MichaelJMath commented 5 years ago

Compute mean return by date. If by_date flag is false, then compute and return the average of the daily mean returns (and also the standard error of these daily mean returns).

Resolves: Issue #309

twiecki commented 5 years ago

There seem to be some failing unittests: https://travis-ci.org/quantopian/alphalens/jobs/412480773

MichaelJMath commented 5 years ago

It looks like one of the issues is that in older versions of pandas, you can't groupby an index level by specifying the name of the level. I'll look into it a bit later.

MichaelJMath commented 5 years ago

The remaining failed unittests don't seem to come from any of the code I edited. They seem to result from a problem in commit e444e8da74a524ce42b172f9931c62597508a749. My logic is as follows:

Below is one of the failed test cases:

ERROR: test_average_cumulative_return_by_quantile_0 (alphalens.tests.test_performance.PerformanceTestCase)
----------------------------------------------------------------------
Traceback (most recent call last):
  File "/home/travis/miniconda/envs/testenv/lib/python2.7/site-packages/parameterized/parameterized.py", line 392, in standalone_func
    return func(*(a + p.args), **p.kwargs)
  File "/home/travis/build/quantopian/alphalens/alphalens/tests/test_performance.py", line 920, in test_average_cumulative_return_by_quantile
    0, after + 1), filter_zscore=False)
  File "/home/travis/build/quantopian/alphalens/alphalens/utils.py", line 754, in get_clean_factor_and_forward_returns
    filter_zscore)
  File "/home/travis/build/quantopian/alphalens/alphalens/utils.py", line 304, in compute_forward_returns
    period_len = diff_custom_calendar_timedeltas(start, end, freq)
  File "/home/travis/build/quantopian/alphalens/alphalens/utils.py", line 912, in diff_custom_calendar_timedeltas
    actual_days = np.busday_count(start, end, weekmask, holidays)
TypeError: Iterator operand 0 dtype could not be cast from dtype('<M8[us]') to dtype('<M8[D]') according to the rule 'safe'

It seems there is an issue in the way pandas stores dates. (https://stackoverflow.com/questions/31917964/python-numpy-cannot-convert-datetime64ns-to-datetime64d-to-use-with-numba)

I tested this using the following virtual environment configs (matching what was in the unittest):

conda create -q -n testenv --yes python=2.7 ipython flake8 numpy scipy nose matplotlib pandas=0.20.3 statsmodels seaborn

I tried checking out prior commits and got the error when testing on every commit going back to the e444e8da74a524ce42b172f9931c62597508a749 commit. The commit before that did not generate the error.

This might need to be listed as a separate issue, but I'm not sure why it would just be showing up now on the unittests, and not on prior commits.

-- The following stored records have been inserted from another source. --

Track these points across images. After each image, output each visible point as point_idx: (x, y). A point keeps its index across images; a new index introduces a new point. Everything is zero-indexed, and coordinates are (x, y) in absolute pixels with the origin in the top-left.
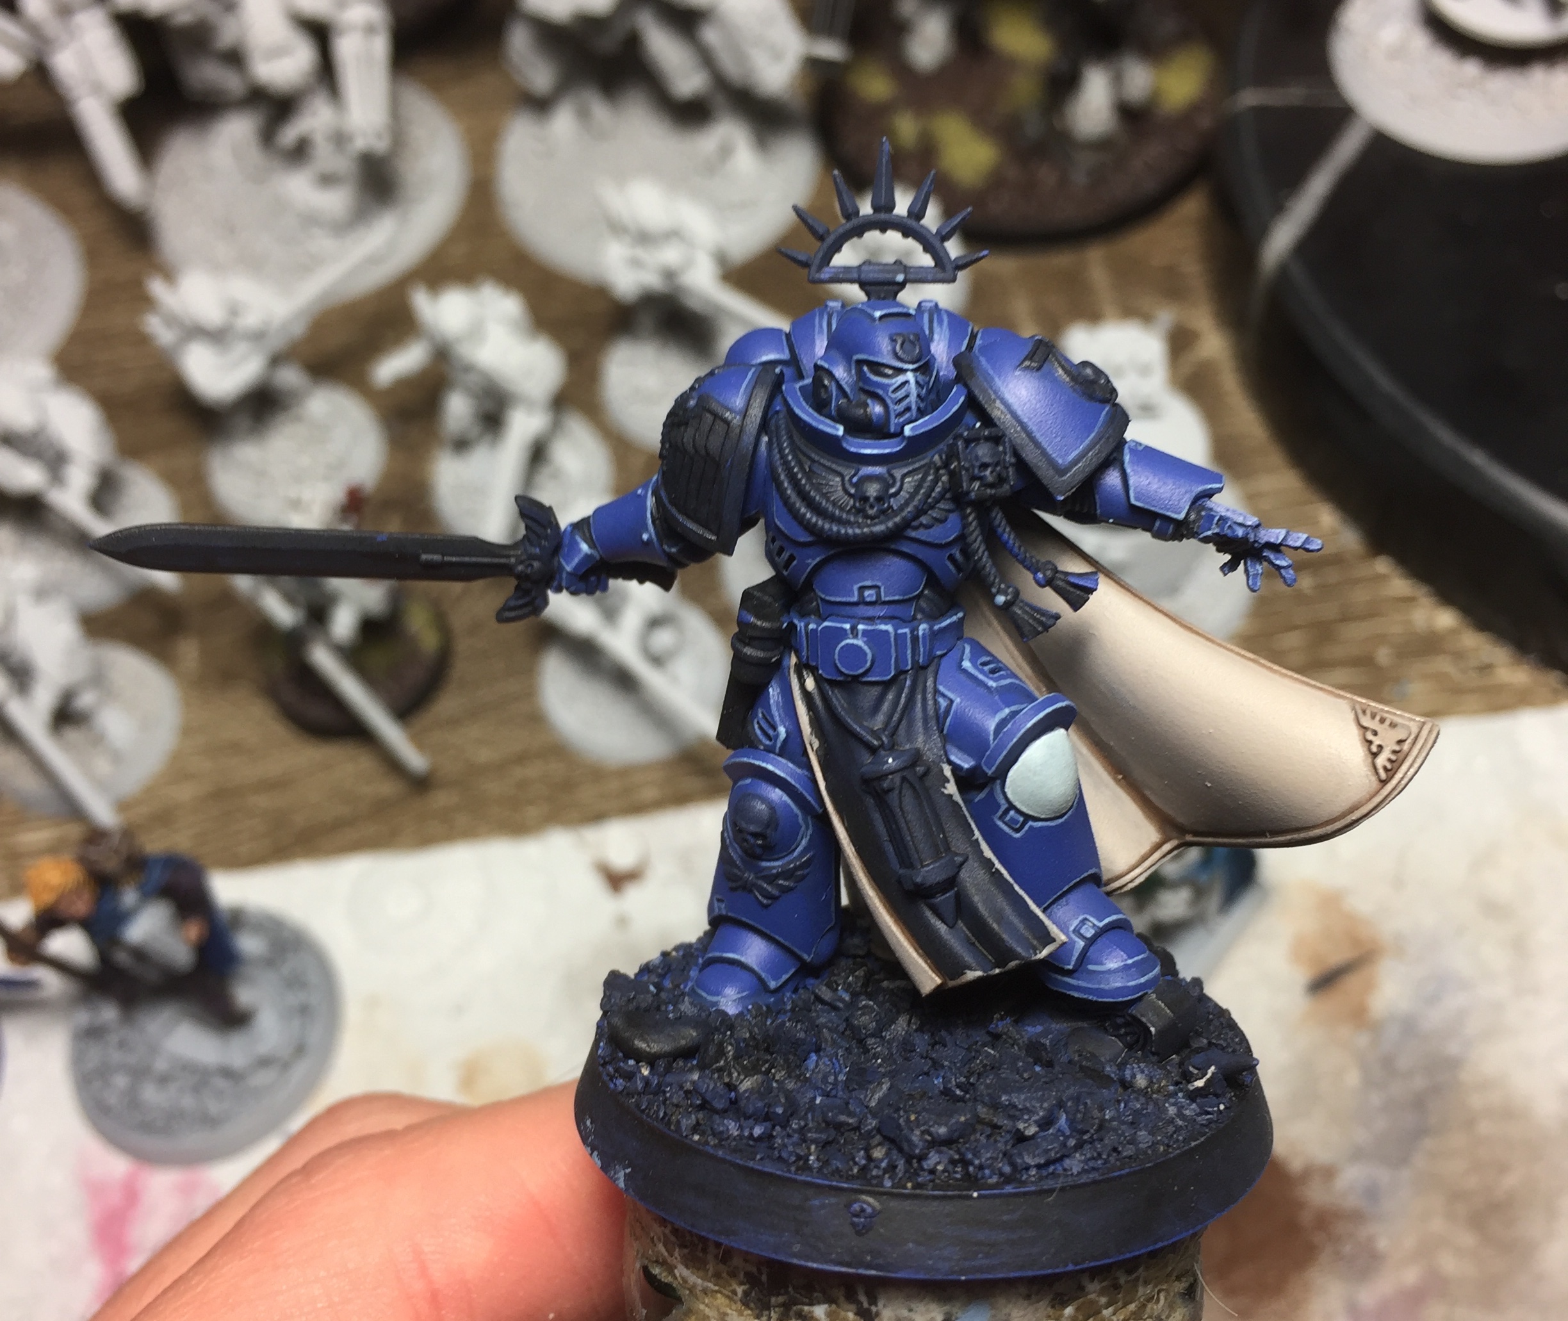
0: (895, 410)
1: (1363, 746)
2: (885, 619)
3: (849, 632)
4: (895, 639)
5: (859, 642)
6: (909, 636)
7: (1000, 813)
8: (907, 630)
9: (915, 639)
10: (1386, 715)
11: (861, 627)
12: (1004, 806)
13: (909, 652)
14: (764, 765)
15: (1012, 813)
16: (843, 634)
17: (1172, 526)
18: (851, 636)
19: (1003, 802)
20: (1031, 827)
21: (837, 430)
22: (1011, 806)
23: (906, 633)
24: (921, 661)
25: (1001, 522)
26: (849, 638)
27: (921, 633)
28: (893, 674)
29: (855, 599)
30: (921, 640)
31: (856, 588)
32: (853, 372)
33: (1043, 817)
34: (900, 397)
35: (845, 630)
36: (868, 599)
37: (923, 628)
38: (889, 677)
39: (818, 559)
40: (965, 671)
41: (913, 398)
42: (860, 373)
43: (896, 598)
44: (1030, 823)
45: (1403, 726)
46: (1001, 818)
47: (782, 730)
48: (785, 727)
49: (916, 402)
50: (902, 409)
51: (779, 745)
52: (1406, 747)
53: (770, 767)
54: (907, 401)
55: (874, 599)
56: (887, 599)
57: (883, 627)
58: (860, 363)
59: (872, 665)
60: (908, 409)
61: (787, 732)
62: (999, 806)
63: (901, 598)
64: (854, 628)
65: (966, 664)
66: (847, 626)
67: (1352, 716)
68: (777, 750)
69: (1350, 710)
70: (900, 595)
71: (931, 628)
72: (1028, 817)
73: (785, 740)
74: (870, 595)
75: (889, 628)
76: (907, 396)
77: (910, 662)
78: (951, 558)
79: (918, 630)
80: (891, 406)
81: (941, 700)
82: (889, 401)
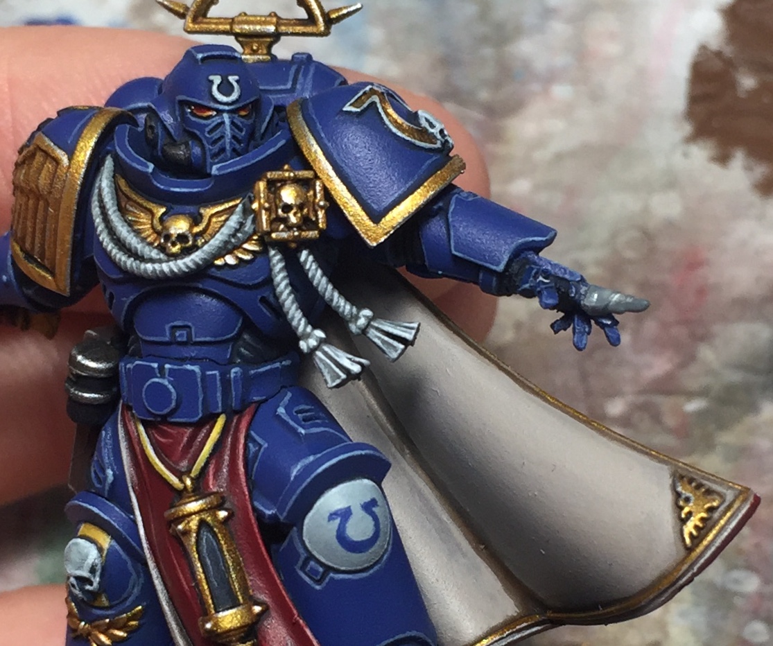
0: (210, 150)
1: (675, 512)
2: (193, 361)
3: (157, 371)
4: (201, 379)
5: (166, 383)
6: (218, 378)
7: (300, 563)
8: (216, 372)
9: (226, 382)
10: (705, 482)
11: (167, 366)
12: (303, 555)
13: (219, 394)
14: (91, 507)
15: (312, 563)
16: (151, 373)
17: (495, 279)
18: (159, 375)
19: (301, 551)
20: (332, 579)
21: (148, 167)
22: (311, 557)
23: (215, 375)
24: (233, 405)
25: (311, 266)
26: (157, 377)
27: (232, 375)
28: (200, 415)
29: (167, 339)
30: (232, 383)
31: (167, 327)
32: (177, 113)
33: (343, 568)
34: (216, 137)
35: (153, 368)
36: (179, 339)
37: (235, 371)
38: (196, 419)
39: (132, 297)
40: (279, 417)
41: (228, 140)
42: (183, 114)
43: (208, 339)
44: (331, 575)
45: (719, 494)
46: (303, 568)
47: (110, 472)
48: (113, 470)
49: (231, 143)
50: (217, 150)
51: (107, 488)
52: (716, 515)
53: (95, 510)
54: (223, 141)
55: (185, 339)
56: (198, 339)
57: (189, 367)
58: (183, 103)
59: (178, 406)
60: (223, 150)
61: (114, 475)
62: (298, 556)
63: (213, 339)
64: (161, 368)
65: (281, 410)
66: (155, 365)
67: (670, 481)
68: (106, 494)
69: (669, 476)
70: (212, 337)
71: (245, 373)
72: (328, 569)
73: (113, 483)
74: (181, 335)
75: (196, 368)
76: (222, 137)
77: (220, 405)
78: (264, 300)
79: (230, 374)
80: (208, 146)
81: (251, 445)
82: (205, 142)
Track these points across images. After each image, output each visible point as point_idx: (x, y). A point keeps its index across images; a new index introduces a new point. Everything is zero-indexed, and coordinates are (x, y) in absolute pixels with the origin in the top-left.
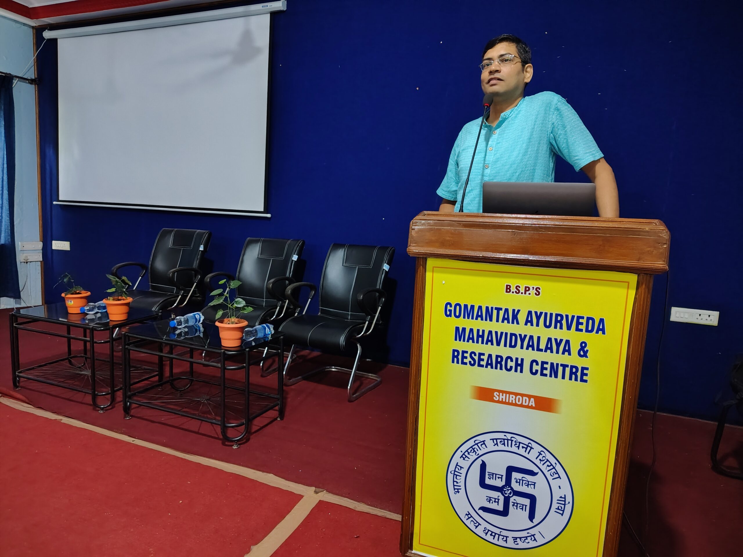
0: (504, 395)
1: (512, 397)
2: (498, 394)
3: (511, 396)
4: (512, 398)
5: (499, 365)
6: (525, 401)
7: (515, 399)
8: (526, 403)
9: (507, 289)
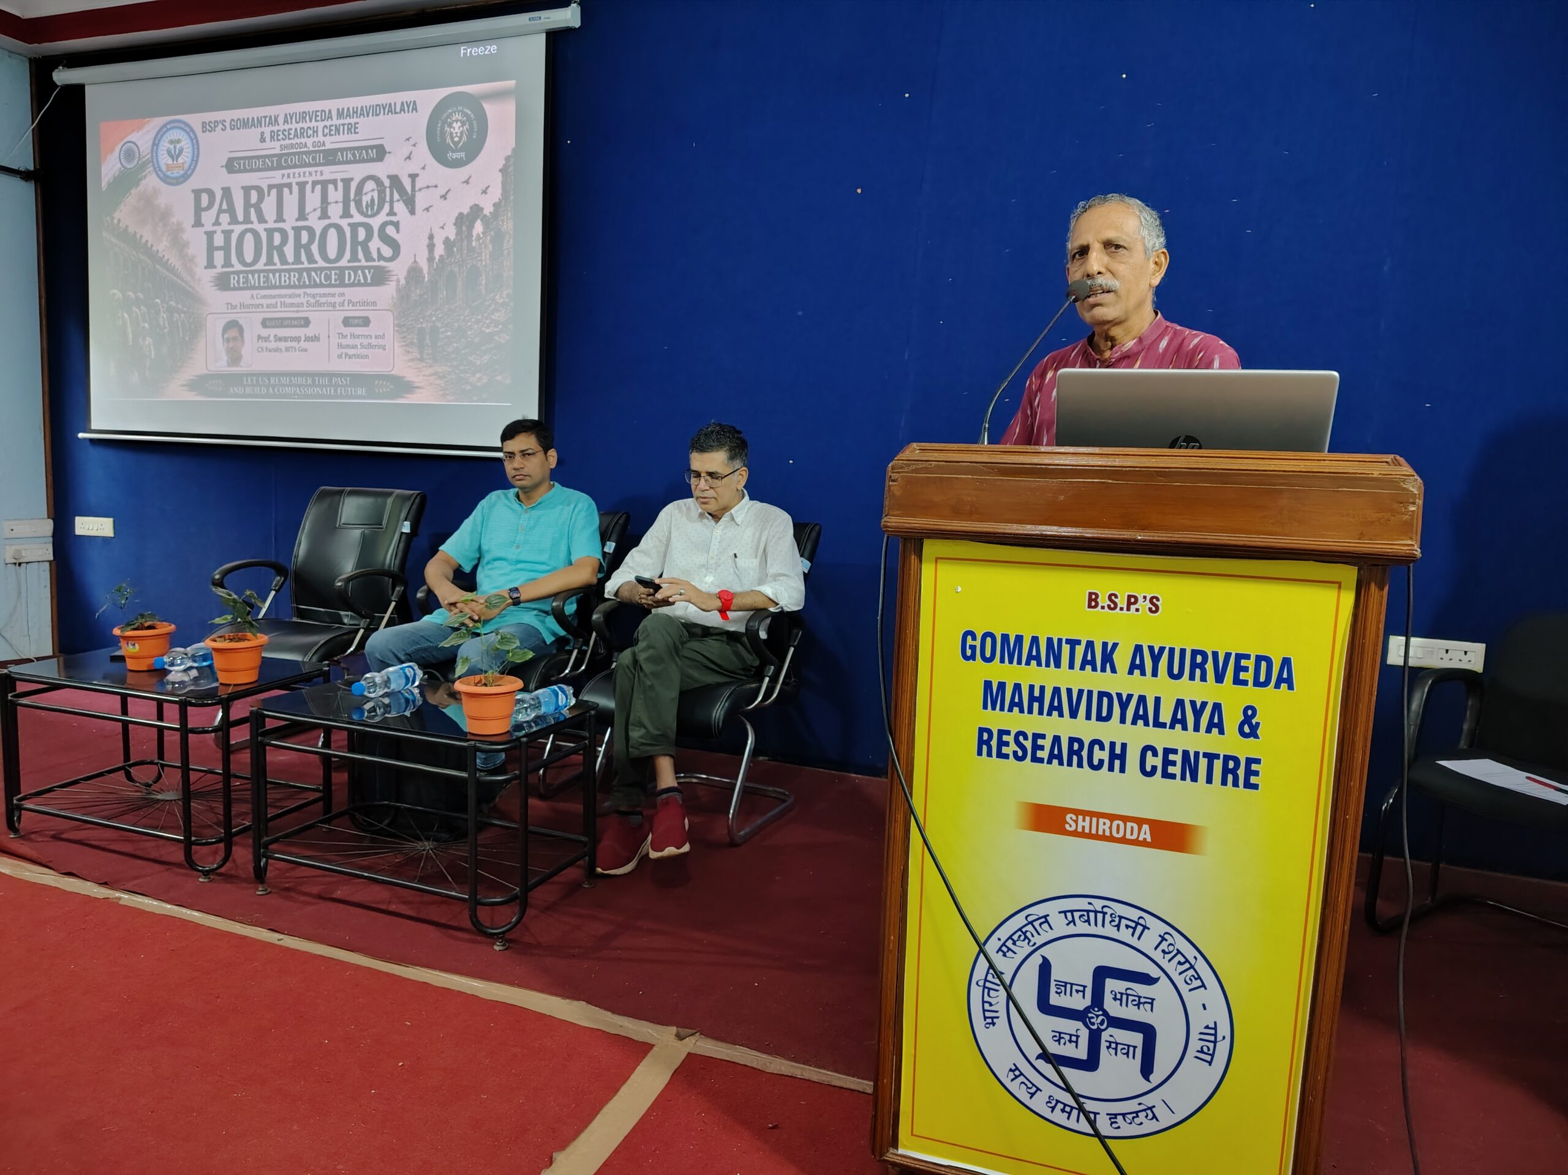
0: (1088, 819)
1: (1104, 824)
2: (1074, 817)
3: (1101, 821)
4: (1104, 826)
5: (1075, 758)
6: (1131, 831)
7: (1110, 828)
8: (1132, 834)
9: (1090, 600)
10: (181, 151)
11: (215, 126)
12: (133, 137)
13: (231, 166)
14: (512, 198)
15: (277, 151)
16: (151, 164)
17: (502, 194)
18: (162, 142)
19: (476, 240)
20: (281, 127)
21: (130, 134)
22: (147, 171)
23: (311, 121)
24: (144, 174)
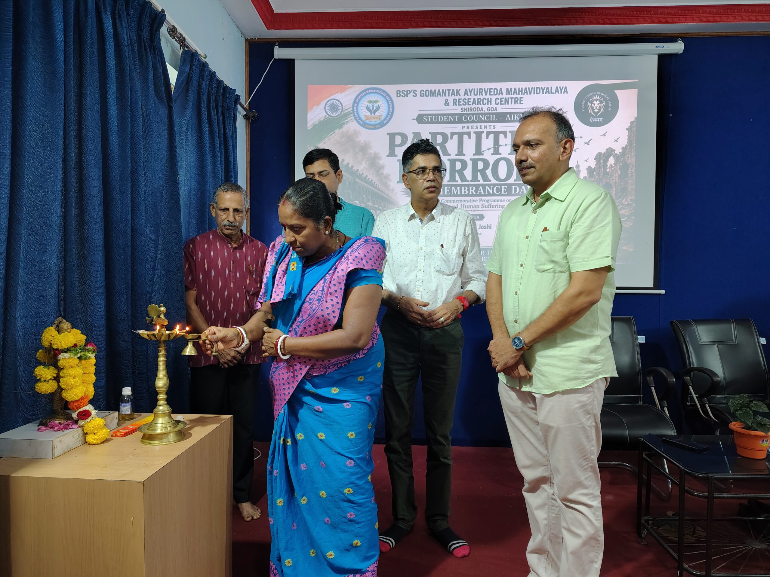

Please let me know if I seem to be off track here.

EDIT: Some additional info: When I change line 912 in utils to:

actual_days  = np.busday_count(np.array(start).astype('datetime64[D]'), np.array(end).astype('datetime64[D]'),  weekmask, holidays)

The code ran without error.

twiecki commented 5 years ago

Thanks for tracking this done @MichaelJMath, I bet you are right. Want to do another PR with your fix?